This document describes the different table formats available when building a lakehouse on Google Cloud and helps you choose the right one for your needs.
When building a lakehouse using Google Cloud Lakehouse, you can choose from several table formats that offer different levels of management, performance, and interoperability. Your choice depends on where your data originates, which engines you want to use for writing and transformation, and how much control you need over storage and metadata.
Table formats
When building a Google Cloud Lakehouse, you have the following choices for the format of your tables, categorized by the catalog that manages them:
Lakehouse runtime catalog tables
Recommended
The Lakehouse runtime catalog supports open compatibility and management for Apache Iceberg tables.
- Lakehouse Iceberg REST catalog tables: These are Apache Iceberg tables that you create from open source engines and store in Cloud Storage. They offer open compatibility and Read/Write interoperability between BigQuery and Iceberg-compatible engines. This option is best if you want your ETL workflow to be managed by open source engines.
BigQuery catalog tables
The BigQuery catalog manages native tables, Apache Iceberg tables, and external tables.

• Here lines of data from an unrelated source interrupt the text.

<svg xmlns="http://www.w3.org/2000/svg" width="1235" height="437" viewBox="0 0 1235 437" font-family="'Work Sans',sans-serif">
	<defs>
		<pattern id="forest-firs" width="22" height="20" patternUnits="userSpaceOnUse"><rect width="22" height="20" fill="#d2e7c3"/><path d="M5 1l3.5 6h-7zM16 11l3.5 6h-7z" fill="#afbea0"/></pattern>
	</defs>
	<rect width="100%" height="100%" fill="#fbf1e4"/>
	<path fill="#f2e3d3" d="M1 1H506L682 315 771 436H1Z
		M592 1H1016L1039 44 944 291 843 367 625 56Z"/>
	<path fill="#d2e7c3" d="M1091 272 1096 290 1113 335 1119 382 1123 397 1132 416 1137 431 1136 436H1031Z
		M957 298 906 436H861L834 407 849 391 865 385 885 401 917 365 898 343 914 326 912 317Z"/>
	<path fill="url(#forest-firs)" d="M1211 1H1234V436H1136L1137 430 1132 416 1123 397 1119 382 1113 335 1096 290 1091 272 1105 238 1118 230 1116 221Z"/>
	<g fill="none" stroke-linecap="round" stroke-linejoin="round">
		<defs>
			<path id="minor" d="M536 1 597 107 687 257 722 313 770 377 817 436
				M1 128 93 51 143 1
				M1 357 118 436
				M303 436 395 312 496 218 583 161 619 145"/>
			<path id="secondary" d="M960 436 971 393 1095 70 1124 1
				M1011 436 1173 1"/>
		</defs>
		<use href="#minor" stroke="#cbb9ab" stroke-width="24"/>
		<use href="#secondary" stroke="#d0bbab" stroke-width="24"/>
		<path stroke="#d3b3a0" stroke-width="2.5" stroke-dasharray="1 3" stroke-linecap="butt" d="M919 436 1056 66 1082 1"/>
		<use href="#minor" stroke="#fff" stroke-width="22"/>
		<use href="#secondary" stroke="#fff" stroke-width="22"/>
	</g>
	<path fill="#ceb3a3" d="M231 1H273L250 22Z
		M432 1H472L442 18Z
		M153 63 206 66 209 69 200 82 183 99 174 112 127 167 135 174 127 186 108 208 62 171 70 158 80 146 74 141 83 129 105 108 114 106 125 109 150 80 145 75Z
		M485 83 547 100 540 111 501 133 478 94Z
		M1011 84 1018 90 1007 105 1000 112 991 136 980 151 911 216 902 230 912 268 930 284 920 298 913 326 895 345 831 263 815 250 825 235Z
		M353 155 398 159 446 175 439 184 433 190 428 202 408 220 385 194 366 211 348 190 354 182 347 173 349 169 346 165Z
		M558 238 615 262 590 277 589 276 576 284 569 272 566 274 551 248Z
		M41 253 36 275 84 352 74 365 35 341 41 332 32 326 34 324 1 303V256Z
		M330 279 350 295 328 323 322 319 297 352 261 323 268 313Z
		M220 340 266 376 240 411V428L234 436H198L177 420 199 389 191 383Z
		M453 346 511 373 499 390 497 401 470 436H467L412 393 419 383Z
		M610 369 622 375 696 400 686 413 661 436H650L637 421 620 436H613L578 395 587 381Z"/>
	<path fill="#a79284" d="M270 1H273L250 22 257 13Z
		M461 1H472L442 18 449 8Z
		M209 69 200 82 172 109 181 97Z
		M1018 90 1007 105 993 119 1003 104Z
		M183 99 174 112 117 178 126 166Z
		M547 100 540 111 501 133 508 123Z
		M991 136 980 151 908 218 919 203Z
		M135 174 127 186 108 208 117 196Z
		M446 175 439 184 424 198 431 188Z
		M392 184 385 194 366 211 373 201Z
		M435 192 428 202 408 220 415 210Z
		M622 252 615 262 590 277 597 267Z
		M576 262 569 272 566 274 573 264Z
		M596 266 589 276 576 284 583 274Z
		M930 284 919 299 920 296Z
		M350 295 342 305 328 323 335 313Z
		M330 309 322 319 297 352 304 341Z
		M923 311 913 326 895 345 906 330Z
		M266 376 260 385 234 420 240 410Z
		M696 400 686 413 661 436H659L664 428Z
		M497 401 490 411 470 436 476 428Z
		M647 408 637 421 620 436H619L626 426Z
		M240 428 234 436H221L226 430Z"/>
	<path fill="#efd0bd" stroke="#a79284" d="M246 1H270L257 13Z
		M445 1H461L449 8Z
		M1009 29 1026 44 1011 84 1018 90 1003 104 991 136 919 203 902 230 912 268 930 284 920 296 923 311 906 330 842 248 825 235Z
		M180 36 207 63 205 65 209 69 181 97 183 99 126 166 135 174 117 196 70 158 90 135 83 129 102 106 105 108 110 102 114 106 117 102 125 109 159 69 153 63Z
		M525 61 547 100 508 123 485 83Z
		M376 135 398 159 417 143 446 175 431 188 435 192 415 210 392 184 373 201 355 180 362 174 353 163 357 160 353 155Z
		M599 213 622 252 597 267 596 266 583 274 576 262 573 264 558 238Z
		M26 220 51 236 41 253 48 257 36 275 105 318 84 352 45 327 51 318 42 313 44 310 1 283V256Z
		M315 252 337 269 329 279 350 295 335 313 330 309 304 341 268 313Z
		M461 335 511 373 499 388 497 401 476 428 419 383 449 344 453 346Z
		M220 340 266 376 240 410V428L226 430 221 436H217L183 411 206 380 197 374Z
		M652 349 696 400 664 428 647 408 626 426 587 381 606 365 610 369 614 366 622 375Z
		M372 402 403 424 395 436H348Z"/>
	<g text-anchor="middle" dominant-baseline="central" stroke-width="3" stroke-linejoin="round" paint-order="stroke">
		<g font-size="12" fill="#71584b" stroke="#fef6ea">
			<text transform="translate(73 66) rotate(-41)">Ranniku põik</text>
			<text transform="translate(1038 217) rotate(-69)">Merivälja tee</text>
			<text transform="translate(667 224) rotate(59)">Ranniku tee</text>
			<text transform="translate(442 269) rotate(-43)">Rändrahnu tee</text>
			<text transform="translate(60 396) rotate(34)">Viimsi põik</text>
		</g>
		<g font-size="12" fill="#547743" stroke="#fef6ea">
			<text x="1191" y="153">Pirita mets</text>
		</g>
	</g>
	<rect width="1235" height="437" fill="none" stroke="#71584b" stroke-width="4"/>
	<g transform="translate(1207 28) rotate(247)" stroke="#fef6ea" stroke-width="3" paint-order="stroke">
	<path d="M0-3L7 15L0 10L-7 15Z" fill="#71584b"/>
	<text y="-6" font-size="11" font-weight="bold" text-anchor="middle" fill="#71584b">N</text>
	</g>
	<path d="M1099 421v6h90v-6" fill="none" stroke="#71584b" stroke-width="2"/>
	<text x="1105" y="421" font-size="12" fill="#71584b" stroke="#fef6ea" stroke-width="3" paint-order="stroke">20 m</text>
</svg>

Apache Iceberg tables: These are Apache Iceberg tables that you create and manage from BigQuery and store in Cloud Storage. While they can be read by open source engines, BigQuery is the engine that manages the metadata and writes to them. This option is best if you want your workflow to be fully managed by BigQuery.

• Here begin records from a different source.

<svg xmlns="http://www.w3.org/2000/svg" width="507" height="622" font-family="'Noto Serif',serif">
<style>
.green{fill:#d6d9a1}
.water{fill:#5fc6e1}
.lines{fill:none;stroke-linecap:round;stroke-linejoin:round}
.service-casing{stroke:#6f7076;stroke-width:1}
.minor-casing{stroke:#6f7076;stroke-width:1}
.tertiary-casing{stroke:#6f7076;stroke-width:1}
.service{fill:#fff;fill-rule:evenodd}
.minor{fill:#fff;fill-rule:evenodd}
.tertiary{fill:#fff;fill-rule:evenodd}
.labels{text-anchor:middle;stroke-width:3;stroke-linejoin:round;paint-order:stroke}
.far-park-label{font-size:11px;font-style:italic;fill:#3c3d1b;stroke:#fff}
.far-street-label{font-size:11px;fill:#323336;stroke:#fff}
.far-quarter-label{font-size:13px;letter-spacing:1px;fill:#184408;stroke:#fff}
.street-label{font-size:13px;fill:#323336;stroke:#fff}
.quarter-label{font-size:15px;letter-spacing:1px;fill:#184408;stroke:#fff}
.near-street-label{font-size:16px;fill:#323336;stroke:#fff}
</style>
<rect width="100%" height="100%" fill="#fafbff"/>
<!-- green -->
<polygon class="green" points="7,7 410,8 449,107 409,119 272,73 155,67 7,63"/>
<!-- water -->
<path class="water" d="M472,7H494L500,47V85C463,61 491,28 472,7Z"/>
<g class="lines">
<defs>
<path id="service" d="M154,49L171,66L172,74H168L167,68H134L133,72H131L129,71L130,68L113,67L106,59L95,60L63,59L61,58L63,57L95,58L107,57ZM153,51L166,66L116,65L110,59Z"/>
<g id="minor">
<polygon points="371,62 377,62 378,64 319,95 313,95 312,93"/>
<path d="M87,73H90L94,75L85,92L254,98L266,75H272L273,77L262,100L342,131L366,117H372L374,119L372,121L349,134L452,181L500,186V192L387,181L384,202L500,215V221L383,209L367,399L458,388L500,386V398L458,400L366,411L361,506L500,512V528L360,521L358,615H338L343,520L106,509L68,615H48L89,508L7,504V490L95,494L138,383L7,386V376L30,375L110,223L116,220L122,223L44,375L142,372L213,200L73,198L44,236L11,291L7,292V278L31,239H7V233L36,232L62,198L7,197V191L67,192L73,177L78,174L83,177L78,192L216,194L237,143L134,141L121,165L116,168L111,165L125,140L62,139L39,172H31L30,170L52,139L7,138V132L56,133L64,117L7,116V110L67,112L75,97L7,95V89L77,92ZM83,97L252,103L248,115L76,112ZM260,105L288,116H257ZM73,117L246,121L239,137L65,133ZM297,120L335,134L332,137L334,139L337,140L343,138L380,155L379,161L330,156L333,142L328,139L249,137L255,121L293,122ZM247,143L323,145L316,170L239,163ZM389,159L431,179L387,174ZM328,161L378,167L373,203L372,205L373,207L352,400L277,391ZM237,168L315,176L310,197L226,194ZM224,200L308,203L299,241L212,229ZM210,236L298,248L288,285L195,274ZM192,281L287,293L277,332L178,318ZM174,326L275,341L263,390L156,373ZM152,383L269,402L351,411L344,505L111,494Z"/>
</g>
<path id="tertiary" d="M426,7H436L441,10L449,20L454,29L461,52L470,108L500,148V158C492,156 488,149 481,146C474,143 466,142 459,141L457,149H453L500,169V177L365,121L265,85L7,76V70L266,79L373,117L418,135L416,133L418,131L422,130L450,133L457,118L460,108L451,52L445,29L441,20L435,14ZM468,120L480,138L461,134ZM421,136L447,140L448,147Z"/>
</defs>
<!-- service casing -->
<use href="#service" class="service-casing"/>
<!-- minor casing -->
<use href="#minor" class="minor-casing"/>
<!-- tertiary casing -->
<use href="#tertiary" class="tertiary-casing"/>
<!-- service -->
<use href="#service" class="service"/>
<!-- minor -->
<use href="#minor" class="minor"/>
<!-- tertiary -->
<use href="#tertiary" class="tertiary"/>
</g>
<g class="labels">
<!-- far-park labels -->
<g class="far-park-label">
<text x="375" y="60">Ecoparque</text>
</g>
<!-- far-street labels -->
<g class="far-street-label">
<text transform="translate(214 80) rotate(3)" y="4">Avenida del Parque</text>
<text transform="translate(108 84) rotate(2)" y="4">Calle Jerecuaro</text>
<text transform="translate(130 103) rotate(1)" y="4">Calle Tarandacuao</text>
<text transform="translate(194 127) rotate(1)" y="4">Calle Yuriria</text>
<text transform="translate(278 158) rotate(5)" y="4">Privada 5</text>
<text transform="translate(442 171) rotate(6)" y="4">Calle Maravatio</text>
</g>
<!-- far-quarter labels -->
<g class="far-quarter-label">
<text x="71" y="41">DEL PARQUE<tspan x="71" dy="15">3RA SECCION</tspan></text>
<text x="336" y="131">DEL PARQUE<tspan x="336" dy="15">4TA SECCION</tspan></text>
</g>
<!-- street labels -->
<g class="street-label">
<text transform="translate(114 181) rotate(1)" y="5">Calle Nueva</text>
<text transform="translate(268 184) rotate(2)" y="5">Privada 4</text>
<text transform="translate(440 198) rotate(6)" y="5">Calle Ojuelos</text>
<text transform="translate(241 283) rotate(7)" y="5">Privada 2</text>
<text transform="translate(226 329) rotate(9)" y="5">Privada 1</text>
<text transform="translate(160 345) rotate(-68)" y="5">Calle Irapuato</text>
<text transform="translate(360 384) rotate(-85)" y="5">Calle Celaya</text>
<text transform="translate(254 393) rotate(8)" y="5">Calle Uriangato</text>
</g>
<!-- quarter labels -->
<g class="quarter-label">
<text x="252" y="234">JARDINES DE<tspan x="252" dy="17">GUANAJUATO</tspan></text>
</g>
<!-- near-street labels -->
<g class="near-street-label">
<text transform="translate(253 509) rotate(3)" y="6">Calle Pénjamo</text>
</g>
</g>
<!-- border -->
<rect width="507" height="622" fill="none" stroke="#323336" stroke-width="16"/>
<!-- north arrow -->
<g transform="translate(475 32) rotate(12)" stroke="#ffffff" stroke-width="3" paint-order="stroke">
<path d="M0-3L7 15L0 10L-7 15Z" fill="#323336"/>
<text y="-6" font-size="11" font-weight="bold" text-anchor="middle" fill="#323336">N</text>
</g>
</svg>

Native tables: These are native BigQuery tables. They are fully managed and offer the most advanced analytics and management features. This option is best for non-Iceberg workloads.

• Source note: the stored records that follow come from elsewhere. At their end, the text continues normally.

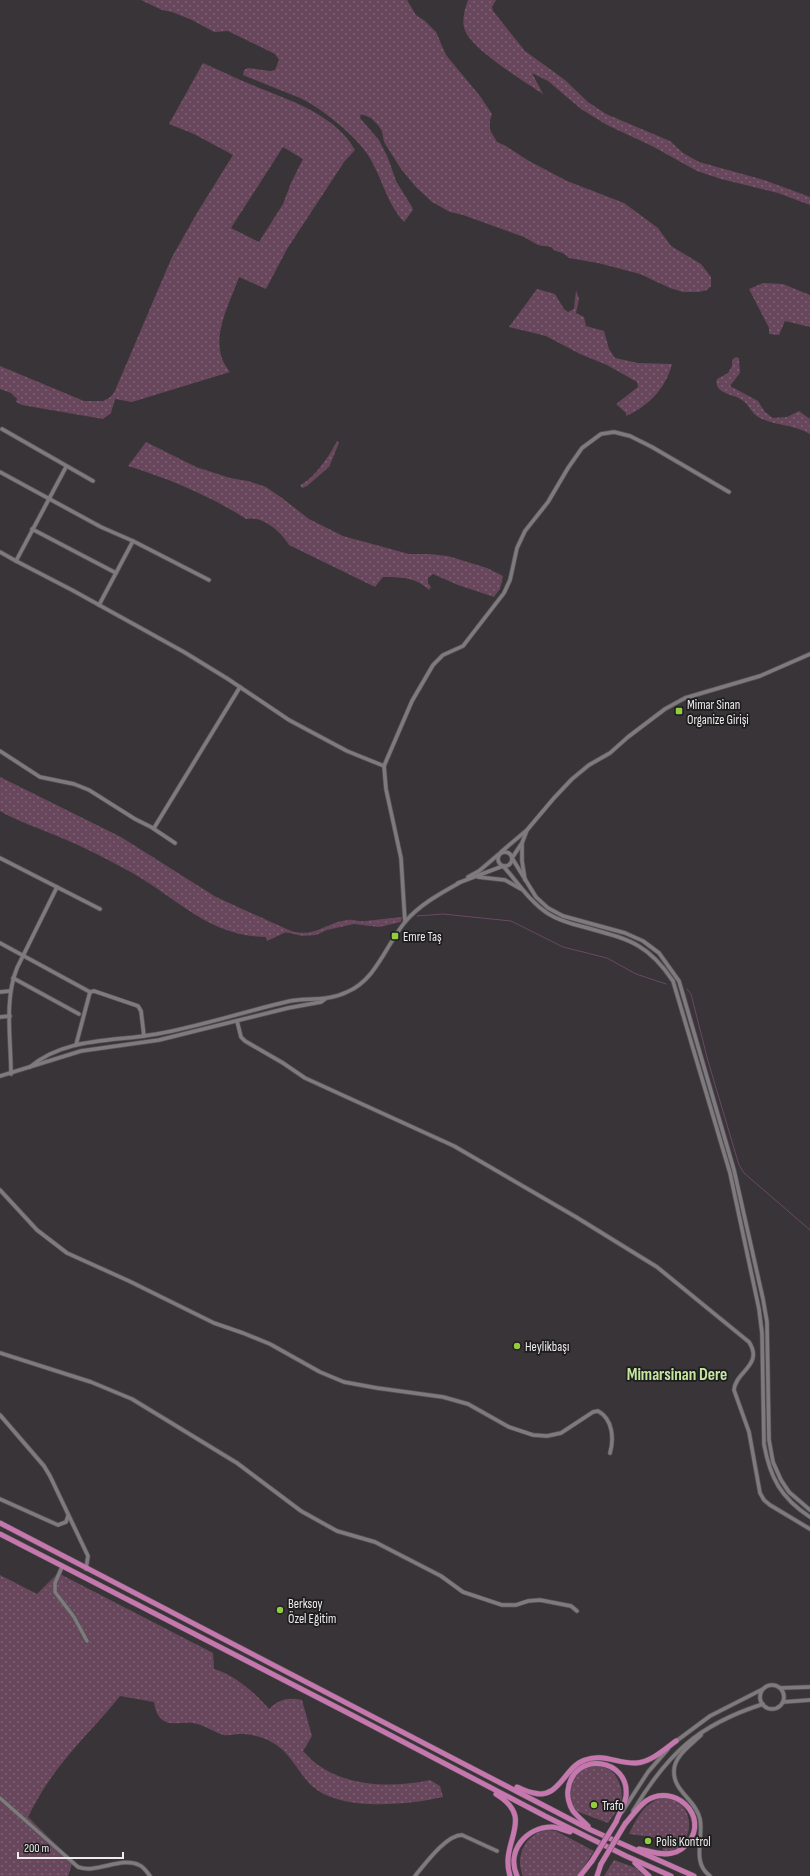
<svg xmlns="http://www.w3.org/2000/svg" width="810" height="1876" font-family="'Sofia Sans Condensed',sans-serif">
	<defs>
		<pattern id="grass-dots" width="8" height="8" patternUnits="userSpaceOnUse"><rect width="8" height="8" fill="#68475d"/><path d="M2 2h.1M6 6h.1" fill="none" stroke="#7e6275" stroke-width="1.8" stroke-linecap="round"/></pattern>
	</defs>
	<rect width="100%" height="100%" fill="#383437"/>
	<g fill="url(#grass-dots)" fill-rule="evenodd">
		<path d="M141,0h266l9,15 9,6 11,11 10,23 34,41 12,18 -2,6v10l7,12 7,3 25,16 38,20 57,22 34,25 13,18 30,18 10,13v9l-4,4 -8,2h-16l-13,-4 -30,-14 -42,-11 -29,-5 -6,-5c-6,-2 -8,-1 -12,-6l-13,-2 -14,-8 -61,-22 -13,-3 -18,-10 -16,-15 -15,-18 -17,-27 -2,-11 -4,-6 -7,-7 -10,-4 -1,4 19,22 9,18 8,23 16,26 1,3 -9,12c-18,-20 -22,-45 -36,-67 -12,-19 -48,-48 -68,-57 -19,-8 -38,-15 -57,-23l1,-5 4,-2 22,3 5,-1 4,-10 -4,-6 -47,-23 -14,1 -22,-12 -20,-8 -10,-2z"/>
		<path d="M468,0h28l-4,7 1,4 32,40 40,29 23,22 18,12 64,27 13,12 16,9 65,18 46,17v8l-32,-12 -57,-14 -24,-8 -45,-25 -45,-21 -26,-16 -33,-28 -16,-8 11,21c-18,-12 -76,-47 -79,-67 -2,-8 1,-19 4,-27z"/>
		<path d="M203,63c20,9 39,18 59,26 33,13 75,28 93,61l-11,12 -57,87 -21,40 -27,-12c-10,29 -33,67 -9,95l-98,30 -17,-3 -4,14 -8,6 -81,-14 -6,-3 1,-3 -6,-6 -11,-4v-23l84,35h19l6,-3 5,-5 58,-136 25,-44 36,-58 -39,-21 -25,-10zM283,147l20,12 -12,24 -8,21 -24,38 -28,-14z"/>
		<polygon points="763,283 783,284 810,295 810,327 785,321 779,335 769,334 769,328 749,289"/>
		<path d="M537,289l18,5 9,15 4,3 6,-3 2,-19 3,9 -3,14 8,4 2,9 18,5 5,18 6,9 23,5 34,1c-6,24 -23,42 -46,52v-3l-10,-9 22,-17 -1,-5 -30,-17 -27,-11 -34,-18 -37,-9z"/>
		<path d="M736,357l3,1 1,15 -10,13 28,15 7,11 8,6 14,-1 12,-6 11,8v15c-16,-10 -34,-8 -50,-16 -9,-4 -11,-15 -20,-19 -8,-5 -27,-6 -23,-20l11,-6 4,-7v-6z"/>
		<path d="M337,441l2,2 -10,24 -22,19 -5,2 -2,-3c14,-6 30,-30 37,-44z"/>
		<path d="M146,442l50,25 34,11 18,3 18,6 16,11 27,21 34,17 66,18h20l19,2 39,12 16,8 -3,13 -6,8 -36,-12 -25,-11 -5,4v5l3,4 -2,3c-13,-13 -29,-13 -46,-13l-8,10 -86,-42c-8,-13 -27,-30 -43,-26 -37,-24 -77,-40 -118,-53z"/>
		<path d="M0,777l121,60 95,60 75,34c24,7 34,-8 56,-11 6,-1 12,2 18,1 12,-1 24,-3 37,-4l-1,5 -22,5 -25,-3 -27,6 -11,5 -14,1 -16,-4 -19,9 -1,-4c-60,-1 -90,-41 -139,-67 -26,-14 -53,-28 -80,-38 -16,-7 -32,-12 -47,-21z"/>
		<path d="M58,1573l155,80 1,16c19,5 43,25 55,40 10,-10 20,-12 33,-9l10,36 -9,15c30,36 85,38 127,29l10,6 3,11c-36,8 -108,16 -135,-15 -16,-19 -21,-36 -48,-45 -6,-2 -14,-3 -21,-3 -4,0 -11,2 -15,1 -10,-2 -18,-10 -31,-12 -8,-1 -20,2 -27,-1 -8,-3 -11,-12 -12,-20l-34,-6c-18,23 -39,43 -57,66 -14,17 -25,35 -35,55l45,44 -5,15h-68v-301l37,19z"/>
		<path d="M588,1766c4,0 9,-1 13,0 15,2 25,24 19,38 -3,7 -8,13 -12,19l-32,-12 -4,-5 -3,-13 7,-19z"/>
		<path d="M661,1798c39,-1 36,56 1,53l5,-12 -38,-5c8,-16 14,-30 32,-36z"/>
		<path d="M548,1830l8,1 38,20 -16,25h-55c-9,-20 3,-44 25,-46z"/>
		<polygon points="614,1860 636,1868 644,1876 604,1876"/>
	</g>
	<g fill="none" stroke-linecap="round" stroke-linejoin="round">
		<g stroke="#6b4963" stroke-width="1">
			<polyline points="0,792 8,798 24,802 107,843 154,862 181,877 193,891 216,909 231,918 252,926 266,930 307,934 345,923 352,922 368,924 400,918"/>
			<polyline points="417,916 443,914 511,921 563,947 607,958 636,974 666,984"/>
			<polyline points="687,989 691,994 708,1061 739,1165 744,1173 810,1230"/>
		</g>
		<defs>
			<g id="minor">
				<polyline points="2,429 93,481"/>
				<polyline points="0,472 101,527 133,541 99,605"/>
				<polyline points="32,529 116,573"/>
				<polyline points="133,541 209,580"/>
				<polyline points="0,552 16,561 66,467"/>
				<polyline points="16,561 72,590 184,652 228,679 289,720 347,751 384,766"/>
				<polyline points="0,751 40,777 74,784 89,790 135,819 151,827 175,843"/>
				<polyline points="154,828 240,687"/>
				<polyline points="527,830 522,843 512,858 536,897 548,908 563,916 625,933 643,941 659,953 679,981 734,1170 763,1299 767,1322 769,1440 773,1462 781,1480 789,1492 810,1510"/>
				<polyline points="522,845 522,861 525,880"/>
				<circle cx="505" cy="859" r="7"/>
				<polyline points="501,852 527,830 554,798 572,779 589,765 610,753 628,737 665,709 685,698 760,676 810,654"/>
				<polyline points="0,858 100,909"/>
				<polyline points="468,877 479,871 499,854"/>
				<polyline points="478,877 505,880 521,889"/>
				<path d="M458,883l45,-17c14,15 26,35 44,47 11,7 24,11 37,14 43,12 63,15 89,54l57,192 29,136 3,24 2,111c6,34 17,54 46,73"/>
				<polyline points="405,922 401,858 386,789 384,766 412,701 433,665 443,655 463,646 504,593 510,580 517,548 525,531 548,502 568,468 582,448 601,434 614,432 630,436 652,447 729,492"/>
				<polyline points="0,943 90,992 94,991 138,1006 141,1011 144,1036"/>
				<polyline points="13,978 79,1014"/>
				<polyline points="0,992 10,991"/>
				<polyline points="0,1017 10,1016"/>
				<path d="M237,1021l4,16 4,4 38,22 22,15 149,68 122,71 81,50 92,75c15,23 -14,30 -15,48l15,42 11,61 4,7 6,5 40,24"/>
				<polyline points="76,1045 90,992"/>
				<path d="M30,1067c35,-30 84,-25 127,-33 45,-8 89,-23 133,-33 19,-3 39,0 57,-9 29,-12 39,-47 58,-70 14,-17 36,-29 54,-39"/>
				<path d="M11,1074c0,-35 -7,-74 6,-106l40,-81"/>
				<polyline points="0,1076 81,1051 159,1040 288,1008 321,1002 325,999"/>
				<path d="M0,1190l37,40 30,23 62,28 85,42 29,10 27,11 50,28 24,10 33,6 66,9 25,7 41,23 24,8 14,1 14,-3 32,-21 5,-1c15,8 16,28 12,42"/>
				<polyline points="0,1353 91,1382 132,1399 237,1463 301,1511 337,1531 375,1542 441,1576 463,1592 502,1605 516,1605 528,1601 540,1600 571,1606 577,1611"/>
				<polyline points="0,1415 44,1466 50,1476 88,1556 86,1569"/>
				<polyline points="0,1499 58,1525 66,1522 68,1516"/>
				<polyline points="62,1567 55,1583 55,1592 74,1617 87,1641"/>
				<circle cx="772" cy="1697" r="12"/>
				<polyline points="780,1688 810,1687"/>
				<polyline points="783,1702 810,1700"/>
				<path d="M701,1735c-10,10 -27,21 -27,36 -1,20 22,29 26,48 4,19 -9,43 10,57"/>
				<polyline points="675,1742 710,1716 763,1689"/>
				<path d="M0,1798l78,69c18,7 44,-11 61,-2 5,2 8,7 11,11"/>
				<path d="M633,1811c35,-58 65,-86 130,-107"/>
				<polyline points="622,1812 648,1772 668,1749"/>
				<path d="M415,1876c10,-12 31,-41 47,-41l35,16"/>
			</g>
			<g id="highway">
				<polyline points="0,1523 591,1830 694,1876"/>
				<polyline points="0,1534 348,1713 545,1816 626,1856 671,1876"/>
				<path d="M517,1787c5,2 11,5 17,6 25,7 31,-27 51,-33 17,-7 34,4 51,3 15,-1 29,-14 40,-22"/>
				<path d="M496,1794c41,25 3,47 14,82"/>
				<path d="M625,1824c7,-8 13,-17 21,-23 28,-19 64,15 42,42 -5,5 -9,9 -16,10 -10,3 -23,-2 -33,-4"/>
				<path d="M588,1826c-5,-5 -11,-10 -15,-15 -4,-6 -6,-15 -5,-21 5,-40 62,-32 58,6 -1,8 -7,18 -10,26"/>
				<polyline points="635,1863 649,1876"/>
				<path d="M517,1876c-11,-25 9,-49 35,-49 5,0 12,3 18,5"/>
				<polyline points="580,1876 592,1861"/>
				<polyline points="597,1876 601,1864"/>
			</g>
		</defs>
		<use href="#minor" stroke="#555254" stroke-width="5"/>
		<use href="#highway" stroke="#555254" stroke-width="6"/>
		<use href="#minor" stroke="#7f7a7d" stroke-width="3.5"/>
		<use href="#highway" stroke="#c677ae" stroke-width="5"/>
		<defs>
			<g id="highway-bridge">
				<polyline points="592,1861 616,1822"/>
				<polyline points="601,1864 625,1824"/>
			</g>
		</defs>
		<use href="#highway-bridge" stroke="#555254" stroke-width="6" stroke-linecap="butt"/>
		<use href="#highway-bridge" stroke="#c677ae" stroke-width="5"/>
	</g>
	<g fill="#92cd3e" stroke="#1e1d1e" stroke-width="1.5">
		<rect x="675" y="707" width="8" height="8" rx="2"/>
		<rect x="391" y="932" width="8" height="8" rx="2"/>
		<circle cx="517" cy="1346" r="4"/>
		<circle cx="280" cy="1610" r="4"/>
		<circle cx="594" cy="1805" r="4"/>
		<circle cx="648" cy="1841" r="4"/>
	</g>
	<g text-anchor="middle" stroke-width="3.5" stroke-linejoin="round" paint-order="stroke">
		<g font-size="13" fill="#eeebed" stroke="#1e1d1e" text-anchor="start">
			<text x="687" y="709">Mimar Sinan<tspan x="687" dy="15">Organize Girişi</tspan></text>
			<text x="403" y="941">Emre Taş</text>
			<text x="525" y="1351">Heylikbaşı</text>
			<text x="288" y="1608">Berksoy<tspan x="288" dy="15">Özel Eğitim</tspan></text>
			<text x="602" y="1810">Trafo</text>
			<text x="656" y="1846">Polis Kontrol</text>
		</g>
		<g font-size="17" font-weight="bold" fill="#c4e7a0" stroke="#1e1d1e">
			<text x="677" y="1380">Mimarsinan Dere</text>
		</g>
	</g>
	<path d="M18 1852v6h105v-6" fill="none" stroke="#eeebed" stroke-width="2"/>
	<text x="24" y="1852" font-size="12" fill="#eeebed" stroke="#1e1d1e" stroke-width="3" paint-order="stroke">200 m</text>
</svg>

External tables: These tables are BigQuery-specific constructs for data stored in Cloud Storage, Amazon S3, or Azure Blob Storage. The data and metadata are self-managed, and BigQuery only has read access. Choose this option for data you want to manage in a third-party catalog or storage directly.
Use the following chart to compare your table format options:
| External tables | Lakehouse Iceberg REST catalog tables | Apache Iceberg tables | Standard BigQuery tables | |
|---|---|---|---|---|
| Metastore | External or self-hosted metastore | Lakehouse runtime catalog | BigQuery catalog | BigQuery catalog |
| Storage | Cloud Storage / Amazon S3 / Azure | Cloud Storage | Cloud Storage | BigQuery |
| Storage optimization | Customer or third-party managed | Customer or third-party managed | Google managed | Google managed |
| Read / Write |
Open source engines (read/write) BigQuery (read only) |
Open source engines (read/write) BigQuery (read only) |
Open source engines (read only with Iceberg
libraries, read/write interoperability with BigQuery Storage API)
BigQuery (read/write) |
Open source engines (read/write interoperability with
BigQuery Storage API) BigQuery (read/write) |
| Use cases | Staging tables for BigQuery loads, legacy query-only tables | Open lakehouse | Open lakehouse with high-performant, enterprise-grade storage for advanced analytics, streaming, and AI | Enterprise-grade storage for advanced analytics, streaming, and AI |